Rhee ChIP-exo Analysis

Rhee, H. S., Bataille, A. R., Zhang, L., & Pugh, B. F. (2014). Subnucleosomal Structures and Nucleosome Asymmetry across a Genome. Cell, 159(6), 1377–1388. doi:10.1016/j.cell.2014.10.054

cell_2014_rhee_pugh.pdf

Summary: Paired-end ChIP-exo of H2A, H2B, H3, and H4 throughout the S. cerevisiae genome. Also ChIP-exo on H3K4me3, H3K79me2/3, H3K36me3, H3K9ac, H2Bub, H2A.Z.

NCBI Data Deposition: http://www.ncbi.nlm.nih.gov/bioproject/PRJNA178297
SRA Experiments from this paper: SRA059355
SRX Experiment SRX655410: ChIP-exo histones 3

ChIP-exo Histone H3 (Biological Replicate 2): SRR1517820

Data Analysis

Download the SRA for SRR157820 (paired-end ChIP-exo), extract to two fastq files (R1 and R2) by the command:

fastq-dump --split-3 SRR157820.sra

Take a look at the following sample read fragment schematic: read_seq_explanation.png

Since lambda exonuclease is direction-specific (only digests single-strand in 5' -> 3' direction, take a look at Figure 1A from their initial paper Cell_2011_Rhee_Pugh.pdf), the 5' end of the read is the protein-DNA boundary
In single-end ChIP-exo, the 5' edge of the read is the boundary position, irrespective of whether the read aligns to the positive or negative strand
In paired-end sequencing, typically we don't care about the strand alignment (forward or reverse) of the "R1 read"; however, in paired-end ChIP-exo, the 5' edge of the read corresponding to the protein-DNA boundary is the "R1 read". Here, the "R2" read is just used for additional "mapping" quality. (Note: This is what I think to be true, I'm actually not entirely sure since they don't say in their methods. If your plot doesn't match up with their plot, this could be the reason why).
Thus, after paired-end alignment, the reads should be filtered so that only the read alignments corresponding to the "R1 reads" are kept. This can be accomplished during the conversion from SAM -> BAM by the following command:
samtools view -b -S -h -f 64 -o <bam_file_name>.bam <bowtie_output>.sam

Basically we want to first create a plot around the TSS sites with H3, to see if we can recreate their Figure 1A, 3rd panel from left. I recreated that figure using their published data from Supplementary Table S2 (H3 worksheet). Here's what it looks like (2014_cell_rhee_pugh_figure_1A_h3.png). Note that these genes were pre-ordered by H3 occupancy level at the +1 nucleosome (not something that you have to do).

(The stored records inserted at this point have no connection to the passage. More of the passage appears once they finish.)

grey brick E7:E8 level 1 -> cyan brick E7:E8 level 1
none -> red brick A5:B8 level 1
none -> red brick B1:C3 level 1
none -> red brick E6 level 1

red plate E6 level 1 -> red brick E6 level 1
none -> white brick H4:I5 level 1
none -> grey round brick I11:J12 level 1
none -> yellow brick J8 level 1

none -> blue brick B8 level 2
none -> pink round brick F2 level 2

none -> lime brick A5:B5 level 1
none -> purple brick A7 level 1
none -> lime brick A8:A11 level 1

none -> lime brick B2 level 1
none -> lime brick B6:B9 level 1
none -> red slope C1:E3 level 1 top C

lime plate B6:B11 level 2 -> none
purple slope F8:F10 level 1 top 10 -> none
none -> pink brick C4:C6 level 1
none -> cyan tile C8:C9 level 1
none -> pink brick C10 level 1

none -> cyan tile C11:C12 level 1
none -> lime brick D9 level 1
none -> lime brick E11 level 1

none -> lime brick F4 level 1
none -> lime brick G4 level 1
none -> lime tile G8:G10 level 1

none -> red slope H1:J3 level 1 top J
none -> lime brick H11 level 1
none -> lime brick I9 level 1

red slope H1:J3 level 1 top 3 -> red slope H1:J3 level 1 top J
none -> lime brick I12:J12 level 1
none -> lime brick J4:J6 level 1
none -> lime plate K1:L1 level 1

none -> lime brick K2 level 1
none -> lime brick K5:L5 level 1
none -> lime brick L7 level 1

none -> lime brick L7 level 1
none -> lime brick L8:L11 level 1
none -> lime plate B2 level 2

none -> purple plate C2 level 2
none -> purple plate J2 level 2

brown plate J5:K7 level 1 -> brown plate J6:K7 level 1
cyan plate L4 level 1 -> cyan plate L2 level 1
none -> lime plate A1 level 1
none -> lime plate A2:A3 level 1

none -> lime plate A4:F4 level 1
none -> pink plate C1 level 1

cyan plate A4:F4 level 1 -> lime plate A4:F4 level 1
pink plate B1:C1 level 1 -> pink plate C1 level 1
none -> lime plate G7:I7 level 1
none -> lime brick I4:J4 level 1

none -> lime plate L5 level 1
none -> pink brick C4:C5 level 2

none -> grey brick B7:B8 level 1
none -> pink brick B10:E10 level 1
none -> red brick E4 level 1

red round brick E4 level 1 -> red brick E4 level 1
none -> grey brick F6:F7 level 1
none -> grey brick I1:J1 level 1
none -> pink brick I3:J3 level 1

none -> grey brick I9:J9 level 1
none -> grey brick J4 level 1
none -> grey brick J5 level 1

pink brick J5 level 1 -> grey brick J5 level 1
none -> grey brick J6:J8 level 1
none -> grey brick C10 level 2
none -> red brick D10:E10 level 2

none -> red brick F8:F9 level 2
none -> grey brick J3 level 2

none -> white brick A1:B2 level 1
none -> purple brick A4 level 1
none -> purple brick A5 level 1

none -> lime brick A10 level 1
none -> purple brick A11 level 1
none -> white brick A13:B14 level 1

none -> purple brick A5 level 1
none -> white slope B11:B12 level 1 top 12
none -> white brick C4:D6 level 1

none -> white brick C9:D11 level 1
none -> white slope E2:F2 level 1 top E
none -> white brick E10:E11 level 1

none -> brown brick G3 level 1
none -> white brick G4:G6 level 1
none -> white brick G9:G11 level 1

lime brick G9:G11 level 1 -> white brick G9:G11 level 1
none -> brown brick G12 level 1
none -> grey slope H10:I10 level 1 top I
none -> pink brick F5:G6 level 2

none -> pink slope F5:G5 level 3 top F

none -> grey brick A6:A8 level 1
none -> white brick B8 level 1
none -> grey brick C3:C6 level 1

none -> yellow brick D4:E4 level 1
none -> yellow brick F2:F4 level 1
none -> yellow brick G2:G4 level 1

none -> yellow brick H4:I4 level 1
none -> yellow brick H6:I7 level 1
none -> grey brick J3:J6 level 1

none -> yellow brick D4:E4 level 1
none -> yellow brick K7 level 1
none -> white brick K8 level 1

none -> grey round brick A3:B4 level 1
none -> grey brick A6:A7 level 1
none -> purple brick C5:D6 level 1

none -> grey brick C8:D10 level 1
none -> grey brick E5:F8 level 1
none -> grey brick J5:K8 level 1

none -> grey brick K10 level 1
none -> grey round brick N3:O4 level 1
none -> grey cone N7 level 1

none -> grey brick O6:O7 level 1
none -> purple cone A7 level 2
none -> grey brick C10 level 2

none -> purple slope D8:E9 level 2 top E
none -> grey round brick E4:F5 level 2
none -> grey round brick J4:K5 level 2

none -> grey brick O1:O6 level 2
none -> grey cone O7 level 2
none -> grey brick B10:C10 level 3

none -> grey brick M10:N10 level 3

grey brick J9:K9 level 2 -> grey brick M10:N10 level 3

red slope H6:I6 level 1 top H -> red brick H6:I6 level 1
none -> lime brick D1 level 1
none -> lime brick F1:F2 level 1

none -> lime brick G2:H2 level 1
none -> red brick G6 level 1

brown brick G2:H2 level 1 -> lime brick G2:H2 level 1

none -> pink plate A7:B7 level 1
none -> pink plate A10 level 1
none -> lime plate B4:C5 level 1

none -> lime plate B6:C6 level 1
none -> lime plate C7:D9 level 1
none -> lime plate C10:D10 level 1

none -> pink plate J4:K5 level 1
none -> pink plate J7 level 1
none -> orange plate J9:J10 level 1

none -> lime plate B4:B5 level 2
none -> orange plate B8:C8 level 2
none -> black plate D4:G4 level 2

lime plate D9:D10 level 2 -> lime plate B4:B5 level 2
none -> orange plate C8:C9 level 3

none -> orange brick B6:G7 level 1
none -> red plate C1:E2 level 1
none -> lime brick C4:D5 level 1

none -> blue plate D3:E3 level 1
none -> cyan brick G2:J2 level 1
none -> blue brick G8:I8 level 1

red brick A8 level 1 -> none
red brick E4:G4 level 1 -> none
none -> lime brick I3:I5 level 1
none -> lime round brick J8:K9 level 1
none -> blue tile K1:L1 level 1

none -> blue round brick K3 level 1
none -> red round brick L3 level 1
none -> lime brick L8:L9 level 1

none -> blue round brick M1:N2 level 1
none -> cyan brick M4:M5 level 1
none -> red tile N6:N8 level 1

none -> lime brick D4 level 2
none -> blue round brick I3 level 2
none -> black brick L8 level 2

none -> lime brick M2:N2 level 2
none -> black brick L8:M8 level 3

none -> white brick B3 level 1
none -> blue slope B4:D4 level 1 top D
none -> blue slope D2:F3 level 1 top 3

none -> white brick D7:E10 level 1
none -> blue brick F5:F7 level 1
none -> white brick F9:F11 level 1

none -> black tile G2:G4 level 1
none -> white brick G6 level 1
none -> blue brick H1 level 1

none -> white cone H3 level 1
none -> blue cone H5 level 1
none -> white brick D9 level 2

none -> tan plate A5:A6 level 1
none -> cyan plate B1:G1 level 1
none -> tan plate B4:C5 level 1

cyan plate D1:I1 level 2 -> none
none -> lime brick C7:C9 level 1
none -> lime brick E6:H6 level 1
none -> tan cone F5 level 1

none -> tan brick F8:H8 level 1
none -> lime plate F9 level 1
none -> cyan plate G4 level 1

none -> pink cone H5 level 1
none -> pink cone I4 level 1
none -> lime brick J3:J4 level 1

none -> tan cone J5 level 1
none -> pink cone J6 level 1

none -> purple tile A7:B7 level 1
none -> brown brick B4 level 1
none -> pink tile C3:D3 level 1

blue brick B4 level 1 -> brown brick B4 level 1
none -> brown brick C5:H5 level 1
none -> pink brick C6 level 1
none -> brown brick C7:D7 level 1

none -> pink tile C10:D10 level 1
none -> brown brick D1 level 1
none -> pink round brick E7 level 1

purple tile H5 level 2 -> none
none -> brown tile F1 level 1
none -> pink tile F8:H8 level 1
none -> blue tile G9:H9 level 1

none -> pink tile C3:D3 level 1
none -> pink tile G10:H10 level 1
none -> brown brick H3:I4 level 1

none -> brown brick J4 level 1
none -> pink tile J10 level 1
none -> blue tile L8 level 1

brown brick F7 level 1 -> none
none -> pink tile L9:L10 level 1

You can find a list of the TSS positions from this CSV file on alchemy:
/data/illumina_pipeline/scripts/feature_files/yeast/gene_tables/xu_tss_sites_david_async_roberts_g1_alpha_expr.csv

Try to recreate this plot around the TSSs from that feature file. Remember that you're going to have to "flip" the genes that are on the negative strand, since we want the direction of transcription to always be from left-to-right in these plots. Just plot the 5' end of each read from the R1 file as above (remember to follow the read_seq_explanation.png, the SAM alignment position of forward strand reads is the 5' position, but the SAM alignment position of reverse strand reads have to be shifted by the read sequencing width (40 bp here) downstream to get the 5' position).